Tessa was born on August 27, 2014. She was 5lbs 5oz; so perfect, so beautiful. Hours after birth, she started having difficulty keeping her oxygen and the medical staff at St. Johns Hospital in Jackson, Wyoming started taking pictures of her heart and kidneys- all major organs.
The doctors had noted a skin tag on her ear and an extra digit on her right hand and other internal abnormalities. They sent these scans to Primary's and evidence started stacking up that something more was happening with her; something genetic. Twenty-four hours after her birth, we were on a fixed-wing flight to Primary Children's Hospital in Salt Lake City.
After 5 days of NICU living, something we were very familiar with (our first child was born at 29 weeks), we were told that Tessa had very strong indicators of having Trisomy 18. Blood tests confirmed those indicators. We were met with a bleak understanding of what this meant for our family and what this meant for our sweet daughter- knowing that 90% of children diagnosed with Trisomy 18 don't see their first birthday. After 2 weeks in the NICU, we were sent home on Hospice...preparing for the worst and hoping for the best- we learned to dance between bouts of grief and joy.
Since the day we left the hospital, we made a promise to God and to Tessa that we, as parents, would give her every opportunity to experience the joys of life and to touch as many lives as possible during her time here with us. She continues to be a light for the world and we even though she lives as an angel now, we will continue to offer as many opportunities as possible for others to experience quality of life in Tessa's honor (Tessa's Triumph Mobility Fund).
Despite the odds, Tessa blessed us with 3 1/2 years of joy and personal growth. Despite her 3 to 6 month life expectancy, Tessa lived life surrounded by angels who gave her their best every day. Tessa loved to read and participated in read-a-thons at the local library; she loved to swim and did so at the hot springs and local pools; she loved music of all kinds.

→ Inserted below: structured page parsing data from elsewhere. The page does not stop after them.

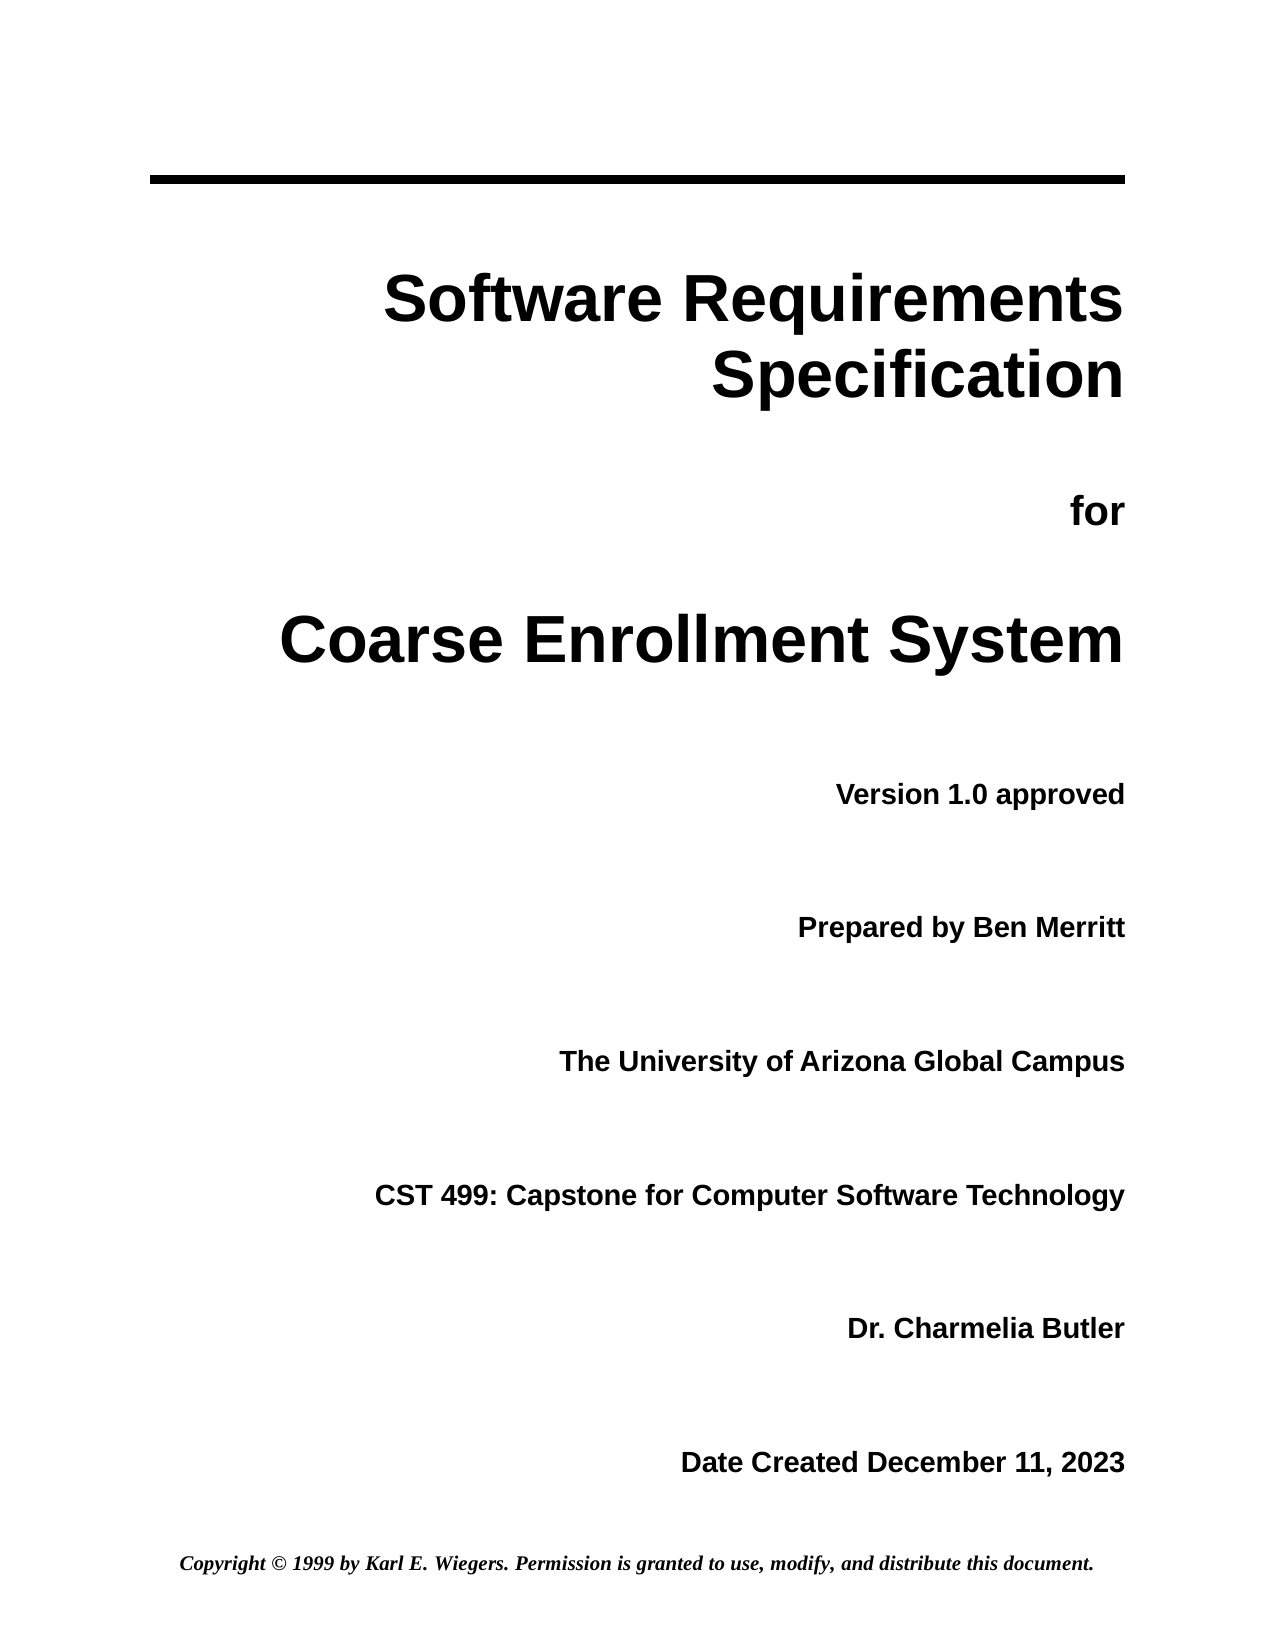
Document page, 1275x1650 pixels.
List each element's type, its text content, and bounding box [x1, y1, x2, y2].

text Date Created December 11, 2023 [150, 1444, 1125, 1478]
text The University of Arizona Global Campus [150, 1044, 1125, 1077]
text Software Requirements Specification [150, 259, 1125, 411]
text CST 499: Capstone for Computer Software Technology [150, 1177, 1125, 1211]
text Coarse Enrollment System [150, 601, 1125, 677]
text Version 1.0 approved [150, 777, 1125, 810]
text Dr. Charmelia Butler [150, 1311, 1125, 1344]
text for [150, 486, 1125, 534]
text Prepared by Ben Merritt [150, 910, 1125, 944]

At home, she loved rockin’ in her chair and bouncing on the floor with her piano. She eventually learned to “pretend” she was tired around 8pm so she could get to her crib and bounce for hours before falling asleep after 10pm. She was usually the last one to fall asleep in the house!
We will never forget the way she smiled and was giddy when her brother would drop to the floor and play with her. She loved her dad as he was one of the few to roughhouse with her; whether he was hanging her upside down or rolling her across the floor…she was all smiles and giggles. He never treated her like a glass that could be broken.

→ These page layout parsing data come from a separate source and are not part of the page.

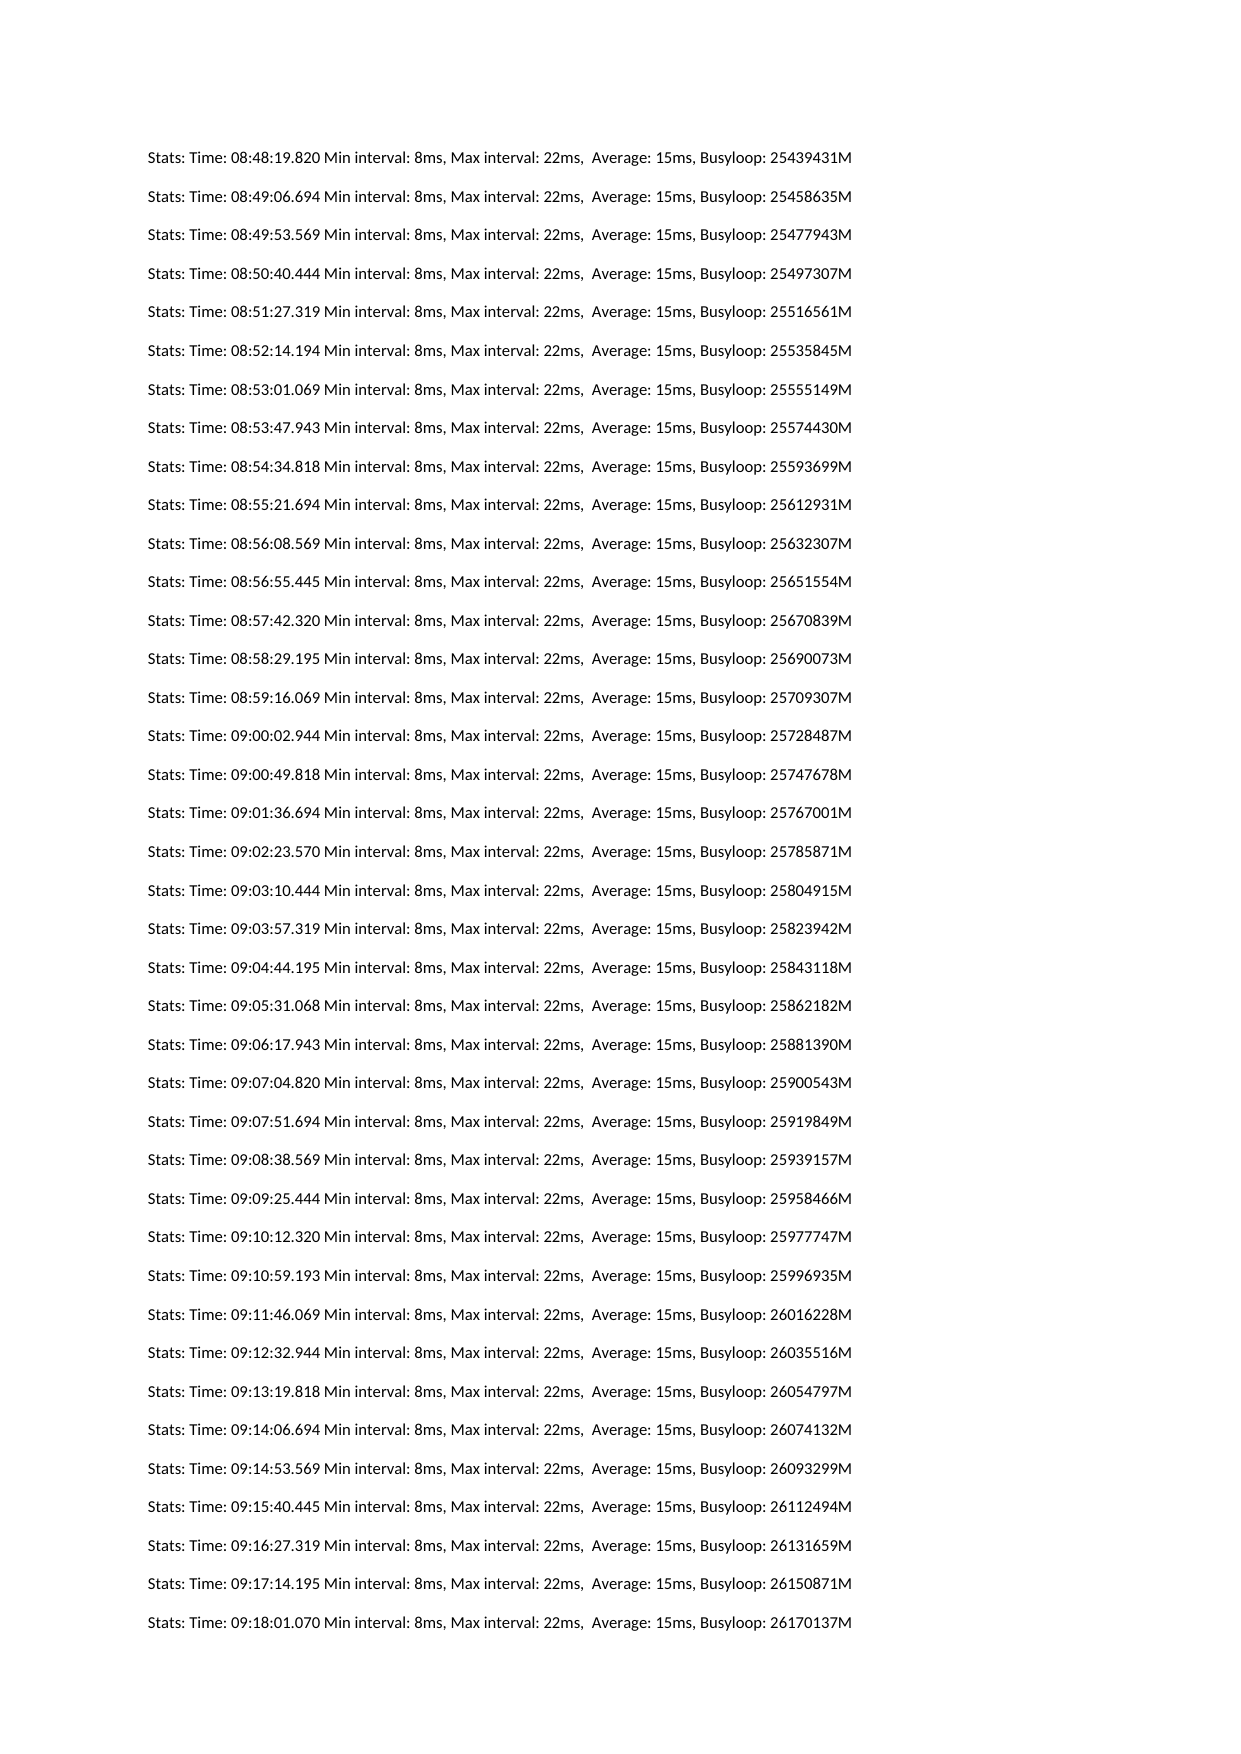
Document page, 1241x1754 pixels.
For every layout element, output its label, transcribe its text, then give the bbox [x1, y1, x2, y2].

text Stats: Time: 09:00:02.944 Min interval: 8ms, Max interval: 22ms, Average: 15ms, Busyloop: 25728487M [148, 726, 1093, 746]
text Stats: Time: 09:18:01.070 Min interval: 8ms, Max interval: 22ms, Average: 15ms, Busyloop: 26170137M [148, 1612, 1093, 1632]
text Stats: Time: 09:11:46.069 Min interval: 8ms, Max interval: 22ms, Average: 15ms, Busyloop: 26016228M [148, 1304, 1093, 1324]
text Stats: Time: 08:49:06.694 Min interval: 8ms, Max interval: 22ms, Average: 15ms, Busyloop: 25458635M [148, 186, 1093, 206]
text Stats: Time: 08:54:34.818 Min interval: 8ms, Max interval: 22ms, Average: 15ms, Busyloop: 25593699M [148, 456, 1093, 476]
text Stats: Time: 09:13:19.818 Min interval: 8ms, Max interval: 22ms, Average: 15ms, Busyloop: 26054797M [148, 1381, 1093, 1401]
text Stats: Time: 09:10:59.193 Min interval: 8ms, Max interval: 22ms, Average: 15ms, Busyloop: 25996935M [148, 1265, 1093, 1286]
text Stats: Time: 08:59:16.069 Min interval: 8ms, Max interval: 22ms, Average: 15ms, Busyloop: 25709307M [148, 687, 1093, 707]
text Stats: Time: 08:53:47.943 Min interval: 8ms, Max interval: 22ms, Average: 15ms, Busyloop: 25574430M [148, 417, 1093, 438]
text Stats: Time: 09:16:27.319 Min interval: 8ms, Max interval: 22ms, Average: 15ms, Busyloop: 26131659M [148, 1535, 1093, 1555]
text Stats: Time: 09:14:06.694 Min interval: 8ms, Max interval: 22ms, Average: 15ms, Busyloop: 26074132M [148, 1419, 1093, 1440]
text Stats: Time: 08:51:27.319 Min interval: 8ms, Max interval: 22ms, Average: 15ms, Busyloop: 25516561M [148, 302, 1093, 322]
text Stats: Time: 09:00:49.818 Min interval: 8ms, Max interval: 22ms, Average: 15ms, Busyloop: 25747678M [148, 764, 1093, 784]
text Stats: Time: 08:55:21.694 Min interval: 8ms, Max interval: 22ms, Average: 15ms, Busyloop: 25612931M [148, 494, 1093, 515]
text Stats: Time: 09:08:38.569 Min interval: 8ms, Max interval: 22ms, Average: 15ms, Busyloop: 25939157M [148, 1150, 1093, 1170]
text Stats: Time: 09:05:31.068 Min interval: 8ms, Max interval: 22ms, Average: 15ms, Busyloop: 25862182M [148, 996, 1093, 1016]
text Stats: Time: 09:10:12.320 Min interval: 8ms, Max interval: 22ms, Average: 15ms, Busyloop: 25977747M [148, 1227, 1093, 1247]
text Stats: Time: 08:50:40.444 Min interval: 8ms, Max interval: 22ms, Average: 15ms, Busyloop: 25497307M [148, 263, 1093, 283]
text Stats: Time: 09:09:25.444 Min interval: 8ms, Max interval: 22ms, Average: 15ms, Busyloop: 25958466M [148, 1188, 1093, 1208]
text Stats: Time: 08:48:19.820 Min interval: 8ms, Max interval: 22ms, Average: 15ms, Busyloop: 25439431M [148, 148, 1093, 168]
text Stats: Time: 08:53:01.069 Min interval: 8ms, Max interval: 22ms, Average: 15ms, Busyloop: 25555149M [148, 379, 1093, 399]
text Stats: Time: 09:14:53.569 Min interval: 8ms, Max interval: 22ms, Average: 15ms, Busyloop: 26093299M [148, 1458, 1093, 1478]
text Stats: Time: 09:01:36.694 Min interval: 8ms, Max interval: 22ms, Average: 15ms, Busyloop: 25767001M [148, 803, 1093, 823]
text Stats: Time: 09:07:51.694 Min interval: 8ms, Max interval: 22ms, Average: 15ms, Busyloop: 25919849M [148, 1111, 1093, 1131]
text Stats: Time: 08:58:29.195 Min interval: 8ms, Max interval: 22ms, Average: 15ms, Busyloop: 25690073M [148, 649, 1093, 669]
text Stats: Time: 09:04:44.195 Min interval: 8ms, Max interval: 22ms, Average: 15ms, Busyloop: 25843118M [148, 957, 1093, 977]
text Stats: Time: 08:56:08.569 Min interval: 8ms, Max interval: 22ms, Average: 15ms, Busyloop: 25632307M [148, 533, 1093, 553]
text Stats: Time: 09:15:40.445 Min interval: 8ms, Max interval: 22ms, Average: 15ms, Busyloop: 26112494M [148, 1497, 1093, 1517]
text Stats: Time: 09:03:57.319 Min interval: 8ms, Max interval: 22ms, Average: 15ms, Busyloop: 25823942M [148, 918, 1093, 939]
text Stats: Time: 09:06:17.943 Min interval: 8ms, Max interval: 22ms, Average: 15ms, Busyloop: 25881390M [148, 1034, 1093, 1054]
text Stats: Time: 09:02:23.570 Min interval: 8ms, Max interval: 22ms, Average: 15ms, Busyloop: 25785871M [148, 841, 1093, 862]
text Stats: Time: 09:03:10.444 Min interval: 8ms, Max interval: 22ms, Average: 15ms, Busyloop: 25804915M [148, 880, 1093, 900]
text Stats: Time: 09:07:04.820 Min interval: 8ms, Max interval: 22ms, Average: 15ms, Busyloop: 25900543M [148, 1073, 1093, 1093]
text Stats: Time: 08:52:14.194 Min interval: 8ms, Max interval: 22ms, Average: 15ms, Busyloop: 25535845M [148, 340, 1093, 361]
text Stats: Time: 08:49:53.569 Min interval: 8ms, Max interval: 22ms, Average: 15ms, Busyloop: 25477943M [148, 225, 1093, 245]
text Stats: Time: 08:57:42.320 Min interval: 8ms, Max interval: 22ms, Average: 15ms, Busyloop: 25670839M [148, 610, 1093, 630]
text Stats: Time: 08:56:55.445 Min interval: 8ms, Max interval: 22ms, Average: 15ms, Busyloop: 25651554M [148, 572, 1093, 592]
text Stats: Time: 09:17:14.195 Min interval: 8ms, Max interval: 22ms, Average: 15ms, Busyloop: 26150871M [148, 1574, 1093, 1594]
text Stats: Time: 09:12:32.944 Min interval: 8ms, Max interval: 22ms, Average: 15ms, Busyloop: 26035516M [148, 1342, 1093, 1363]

Tessa loved when her mom would dance with her around the house. We were not just mother-daughter, we were best friends. We spent many hours together, whether it was in the car traveling to and from my work, at home cooking or tending the house, or at church in the nursery. Tessa enjoyed the presence of her grandparents, aunts, uncles, cousins and friends whether they were babysitting her or at parties and family gatherings.

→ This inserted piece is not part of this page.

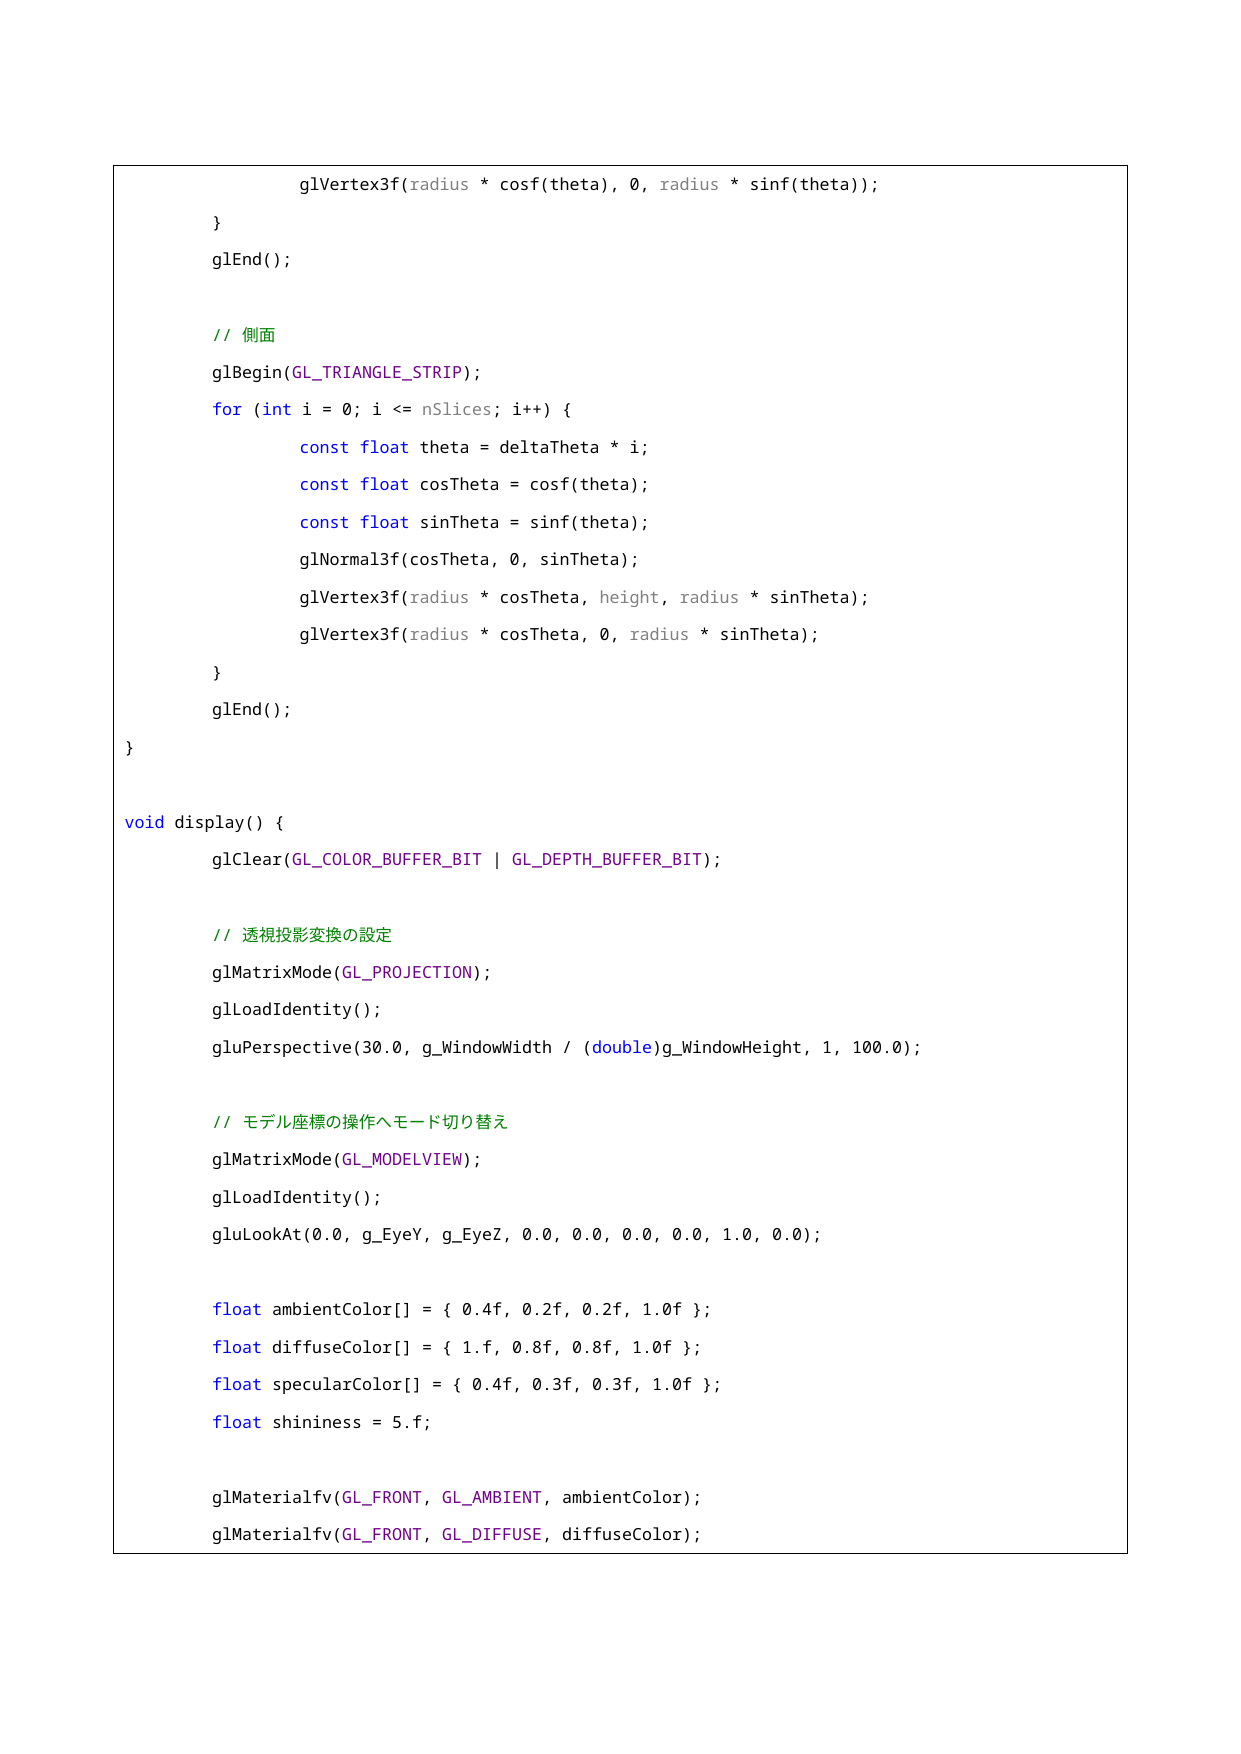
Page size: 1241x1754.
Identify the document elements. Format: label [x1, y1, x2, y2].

table_header [114, 166, 1127, 1553]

Tessa was never left behind in the family shenanigans and experienced life to the fullest. She went everywhere with her family; rafting down the Hoback, swimming at Granite Hot Springs, family vacation to Minnesota, camping, snowshoeing, snowmobiling, sledding, bike riding, kayaking, hiking, Cutter races, spending time at Togwotee and cross country skiing.
We will never forget how Tessa’s smile persuaded the carnies at the Teton County Fair to let her ride the Ferris Wheel. They were instantly smitten and let us ride several times for only a couple of tickets. How she loved that ride!
Tessa cheered her family on; whether it was her brother bowling, wrestling, or mutton bustin’; her dad ropin at the rodeo; or her mom dragging her around to different events. Tessa had no fear and loved to be swung upside down by her ankles. She was relentless and a fighter and she proved these qualities by beating so many tough illnesses and never showing pain despite persistent ear infections.
Tessa was always drenched in the love of her family and those that took care of her during her time here, but it is pretty obvious that she impacted and blessed us far more than we could have ever blessed her. She lit up a room with her smile; her eyes so deep and always chasing angels. Tessa didn’t play by the rules and defied all the odds she was given. Her life was not defined by Trisomy 18, in fact Tessa showed us glory in the midst of brokenness. She was the key to opening the door where God could wrap our family in the cross. Through various trials and illnesses, good times, and other situations, she constantly displayed grace, God’s mercy, outlandish strength, enduring love and persistent faith. She never wavered and was faithful to the end.